Sejujurnya semua kalimat dan kata – kata ini sangat relate sama kehidupanku. Aku sudah ditanamkan kata – kata "kualat" ini dari kecil. Orang tua yang harus memutuskan dan memilih. Orang tua yang sudah siapkan segalanya di depan agar entah apa yang meraka harapkan. Semua ini disebut Filial Piety - suatu kondisi di mana anak memiliki kewajiban untuk berbakti dan menghormati orang tua. Cara yang mungkin dilakukan dengan pemenuhan kebutuhan orang tua, pemenuhan keinginan orang tua, tanggung jawab, pengorbananan, dan rasa hormat. Filial Piety dengan kata lain merupakan wujuk ekspresi dalam bentuk kepedulian, rasa hormat, ucapan, menyenangkan, dan mematuhi yang dilakukan anak kepada orang tua. Filial Piety dalam masyarakat Indonesia menempati posisi yang sangat penting. Salah satu alasannya karena orang tua merupakan bagian yang sangat penting dan sangat tinggi dalam struktur masyarakat.
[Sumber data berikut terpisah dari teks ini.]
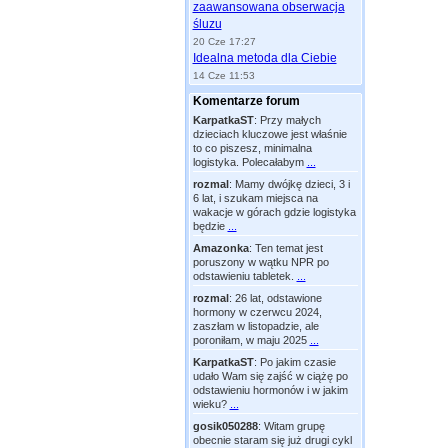
zaawansowana obserwacja
śluzu
20 Cze 17:27
Idealna metoda dla Ciebie
14 Cze 11:53
Komentarze forum
KarpatkaST
:
Przy małych
dzieciach kluczowe jest właśnie
to co piszesz, minimalna
logistyka. Polecałabym
...
rozmal
:
Mamy dwójkę dzieci, 3 i
6 lat, i szukam miejsca na
wakacje w górach gdzie logistyka
będzie
...
Amazonka
:
Ten temat jest
poruszony w wątku NPR po
odstawieniu tabletek.
...
rozmal
:
26 lat, odstawione
hormony w czerwcu 2024,
zaszłam w listopadzie, ale
poroniłam, w maju 2025
...
KarpatkaST
:
Po jakim czasie
udało Wam się zajść w ciążę po
odstawieniu hormonów i w jakim
wieku?
...
gosik050288
:
Witam grupę
obecnie staram się już drugi cykl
Jadi tidak heran kan, kalau saya atau dari antara Ignite People, ada yang merasa orang tua selalu mengharapkan ini dan itu dari kalian? Bahkan ada orang tua yang sampai memilihkan masa depan untuk anaknya. Sering banget aku dengar, ada mahasiswa masuk ke fakultasnya karena mama atau papanya yang ingin, supaya kelak bisa meneruskan usaha/pekerjaan orang tuanya. Kalau ditanya apa anak itu mau? Anak itu terang-terangan menjawab tidak. Anak itu menyukai hal lain tapi dia sangat takut dengan hukum kualat yang ada.
Lingkungan benar-benar membentuk kita, apalagi salah satu isi 10 Perintah Allah adalah: Hormatilah ayah ibumu. Aku nggak menyarankan kalian untuk “Ayok, jangan hormati orang tua!” Tapi aku mau mengajak kalian untuk sama-sama belajar mengkomunikasikan hal yang baik dan sewajarnya ada di hidup kalian, orang tua selalu mau yang terbaik, tapi tidak semua yang mereka berikan pasti baik atau sesuai dengan kalian. Kalau kalian menyukai sesuatu komunikasikan dengan baik dan penuh rasa hormat tentunya. Kemudian untuk para orang tua atau calon orang tua sama – sama belajar memahami bahwa Filial Piety merupakan hal baik rasa hormat, patuh, dan rasa timbal-balik kepada orang tua merupakan hal yang sangat baik bila dieksekusi dengan wujud cinta yang baik. Wujudnya dengan memberikan cinta dan sayang yang tulus sesuai batasan, batasan yang dimaksud adalah orang tua menghargai kebebasan anak sebagai individu yang utuh.
Pemaksaan bukan jalan yang tepat. Orang tua menjadi rumah untuk anak-anaknya bukan menjadi lawan, atau musuh yang akan dihindari anaknya. Menjadi kawan bagi anak-anaknya, menjadi semangat anak untuk mengapai mimpi yang mereka inginkan, serta orang tua bukan menjadikan anak sebagai bahan 'investasi' yang kelak berbunga dan berbuah untuk keuntungan orang tua saja.
Menjadi orang tua sangatlah berat, bahkan setelah saya mempelajari beberapa hal mengenai psikologi keluarga, saya semakin merasa “Pantaskah aku menjadi seorang ibu kelak?” Anak merupakan tanggung jawab besar, sekaligus individu yang utuh, yang kelak mungkin akan berdampak bagi lingkungannya. Semoga kelak kita bukanlah orang tua yang makin menambah "beban" birth order mereka.
Selamat berefleksi, semoga semesta dan yang Kuasa melindungimu dan selamat berdampak baik pada keluarga. Tetap semangat!